Not that Palin cares. By paragraph six, early on, she's already in full wingnut mode: "Common sense tells us that the government's attempts to solve large problems more often create new ones." You know, like, I don't know, like winning two world wars, or putting a man on the moon, stuff like that -- all failures, of course. It's funny how conservatives put down government except when they themselves are in power. Cheney certainly didn't oppose government attempts to address, say, the problem of Islamist terrorism, did he? And the neocons certainly didn't object to the huge ramp-up of American military might under Reagan, did they? Conservatives think Reagan won the Cold War. Even if that were true, how could he have done it without government?

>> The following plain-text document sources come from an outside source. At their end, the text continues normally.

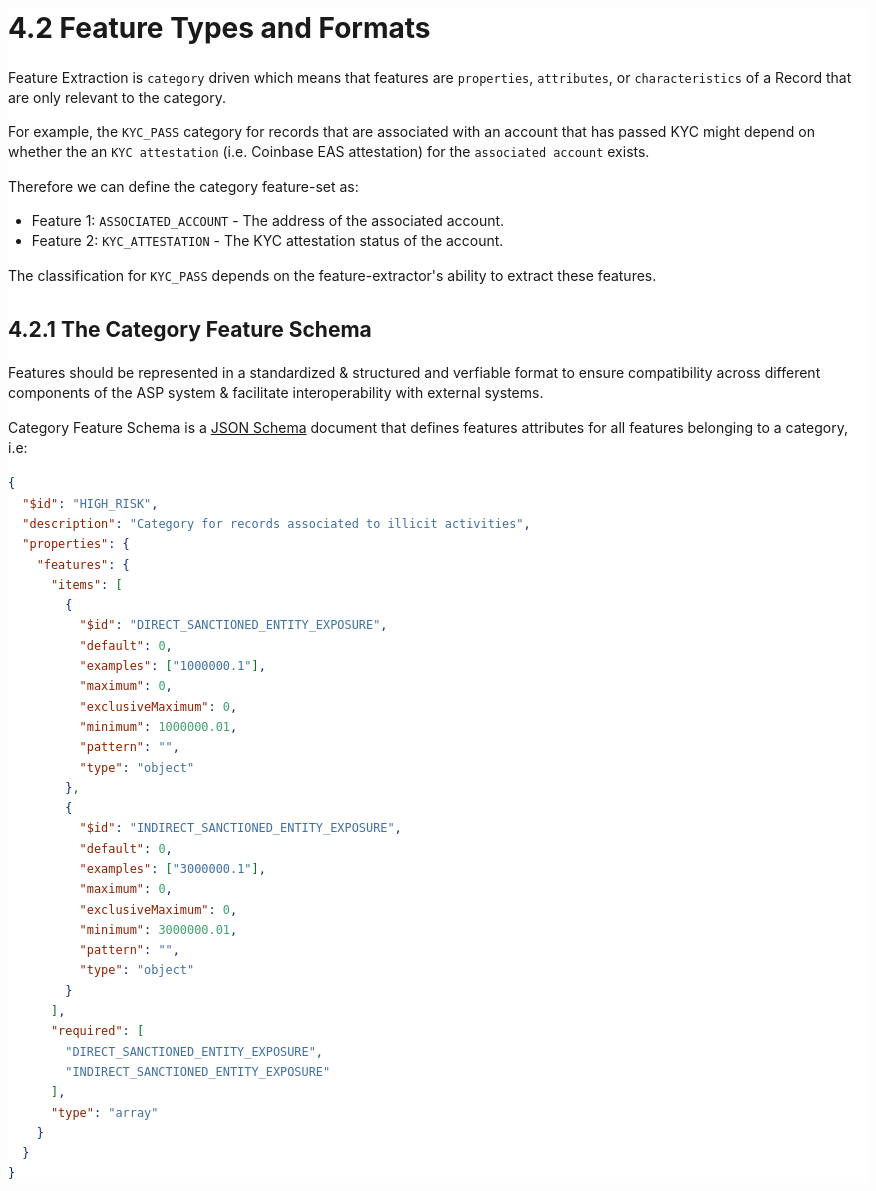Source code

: # 4.2 Feature Types and Formats

Feature Extraction is `category` driven which means that features are `properties`, `attributes`,
or `characteristics` of a Record that are only relevant to the category.

For example, the `KYC_PASS` category for records that are associated with an account that has passed KYC might depend
on whether the an `KYC attestation` (i.e. Coinbase EAS attestation) for the `associated account` exists.

Therefore we can define the category feature-set as:

- Feature 1: `ASSOCIATED_ACCOUNT` - The address of the associated account.
- Feature 2: `KYC_ATTESTATION` - The KYC attestation status of the account.

The classification for `KYC_PASS` depends on the feature-extractor's ability to extract these features.

## 4.2.1 The Category Feature Schema

Features should be represented in a standardized & structured and verfiable format to ensure compatibility
across different components of the ASP system & facilitate interoperability with external systems.

Category Feature Schema is a [JSON Schema](https://www.learnjsonschema.com/2020-12/) document
that defines features attributes for all features belonging to a category, i.e:

```json
{
  "$id": "HIGH_RISK",
  "description": "Category for records associated to illicit activities",
  "properties": {
    "features": {
      "items": [
        {
          "$id": "DIRECT_SANCTIONED_ENTITY_EXPOSURE",
          "default": 0,
          "examples": ["1000000.1"],
          "maximum": 0,
          "exclusiveMaximum": 0,
          "minimum": 1000000.01,
          "pattern": "",
          "type": "object"
        },
        {
          "$id": "INDIRECT_SANCTIONED_ENTITY_EXPOSURE",
          "default": 0,
          "examples": ["3000000.1"],
          "maximum": 0,
          "exclusiveMaximum": 0,
          "minimum": 3000000.01,
          "pattern": "",
          "type": "object"
        }
      ],
      "required": [
        "DIRECT_SANCTIONED_ENTITY_EXPOSURE",
        "INDIRECT_SANCTIONED_ENTITY_EXPOSURE"
      ],
      "type": "array"
    }
  }
}
```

Anyway, before long, Palin brings up those "death panels" again, and, really, there's no point going on. Sure, she backtracks a bit, if barely, suggesting that the lie "rang true for many Americans," as distinguished from those "[e]stablishment voices" who apparently know nothing, but, as we know, the lie "rang true" only because Republican propaganda was so noisy, and, with those inclined to accept such propaganda as truth, so effective.
Alright, that's it. I've spent enough time, and expended enough energy, on Sarah Palin today. Just remember that, however wrong she may be, to put it nicely, she's hardly alone. This is the sort of outright insanity, combined with extremist right-wing ideology, that we face.